If the table is set traditionally, utensils are used starting from outside the place setting, and working in. If it isn’t use the appropriate utensil.
When holding a knife the fork is always held in the left hand. When in the left hand, the fork is held with the tines facing down. The knife is held in the right hand with the index finger on top. When eating American style after cutting the food, the knife is placed on the upper right corner of the plate and the fork is transferred to the right hand with the tines facing up for eating.
Here are a few more tips:
- Only begin eating when everyone has been served. The host picks up his or her cutlery first.
- Once a piece of cutlery is picked up, it is never put back on the table. It lies on the plate with the handle resting on the rim.
- When taking butter, use the butter knife or serving utensil to place it on your bread plate. Then use your butter knife (spreader) to butter your bread.
- Leave spoons on the service plate or saucer. An exception is made if the soup plate or soup cup has no service plate.
If you want to take a break, but don’t want your plate taken away, signal this by placing the fork and knife at right angles on the plate, tines facing down.
- When dining American Style, hands go in the lap. Wrists, arms and elbows stay off the table.
- When eating European Style, keep hands and wrists above the table at all times.
With either style the elbows stay off the table until the meal has ended.
When the meal is finished, place your fork and knife on the plate diagonally like the 10:20 clock position. The knife sits above the fork with the blade facing toward it. Napkin goes to the left of the plate… never on it. In some regions it is the custom to place the fork and knife vertically in the centre of the plate instead of the 10:20 position.

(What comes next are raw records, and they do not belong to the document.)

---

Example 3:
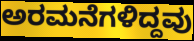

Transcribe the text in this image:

ಅರಮನೆಗಳಿದ್ದವು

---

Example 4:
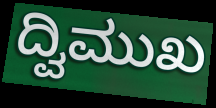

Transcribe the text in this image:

ದ್ವಿಮುಖ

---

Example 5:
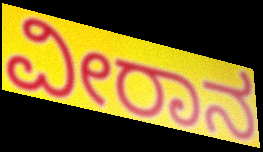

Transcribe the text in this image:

ವೀರಾನ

Even though email can be a real time saver, it is still a form of written correspondence. Business emails should be written with the same formality and etiquette as a business letter.

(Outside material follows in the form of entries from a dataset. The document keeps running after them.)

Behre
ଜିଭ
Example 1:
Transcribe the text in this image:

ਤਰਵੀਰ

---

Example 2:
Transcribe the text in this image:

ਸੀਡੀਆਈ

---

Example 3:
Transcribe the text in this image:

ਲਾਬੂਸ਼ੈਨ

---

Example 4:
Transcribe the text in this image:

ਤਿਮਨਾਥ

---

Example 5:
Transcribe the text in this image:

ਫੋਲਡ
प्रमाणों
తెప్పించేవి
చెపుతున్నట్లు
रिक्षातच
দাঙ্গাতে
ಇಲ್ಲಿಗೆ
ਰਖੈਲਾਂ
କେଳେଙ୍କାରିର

- State the subject in the “subject” box.
- Start with a salutation like Dear… or Hello… or Greetings…
- Emails should be brief and to the point.
- Don’t send sensitive information by email. Accidents do occasionally happen.

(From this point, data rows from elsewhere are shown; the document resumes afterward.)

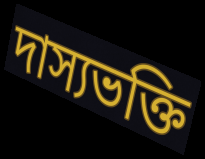
দাস্যভক্তি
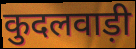
कुदलवाड़ी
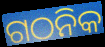
ଗଠନିକ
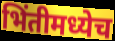
भिंतीमध्येच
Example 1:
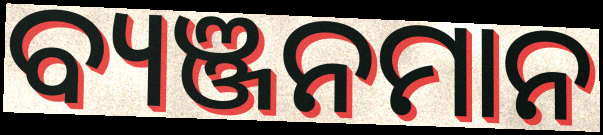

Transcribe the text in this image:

ବ୍ୟଞ୍ଜନମାନ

- It’s easy to whip off a quick email, but remember to pay attention to spelling and grammar so that you are clearly understood.
- Do not use all capital letters in an e-mail message: it comes across as shouting.
- If you are sending an email to a group, and the individuals do not need to know who else is receiving the e-mail, use the “blind copy” box to type the email addresses. This prevents people’s e-mail addresses from being sent to others.
- Your e-mail signature should include: your name, title, company name, company telephone number, your direct line and fax number.
- When e-mailing different time zones, be clear about dates and times.
- Address people as Mr. or Ms. unless they specify a different title in their signature.
- Respond to e-mails in a timely manner. Either right away or, if it will take longer to obtain information, within 48 hours reply that it will take longer to get the required information.
- Business email addresses should come across professional and reflect your industry and position.
- Be respectful of other people’s time; do not send junk-mail, chain letters or jokes.
Personal emails can be more flexible in format and content although etiquette is still important. Remember to use your manners like you would in a verbal conversation. Things like please and thank you can make a big difference in an e-mail. No matter what the topic, always be considerate of the person you are writing to. Also, remember that emails sometimes end up in the wrong inbox and are unintentionally read by the wrong person. Don’t include content you might regret someone else reading. Manners matter, no matter what that format – verbal, hand-written or electronically.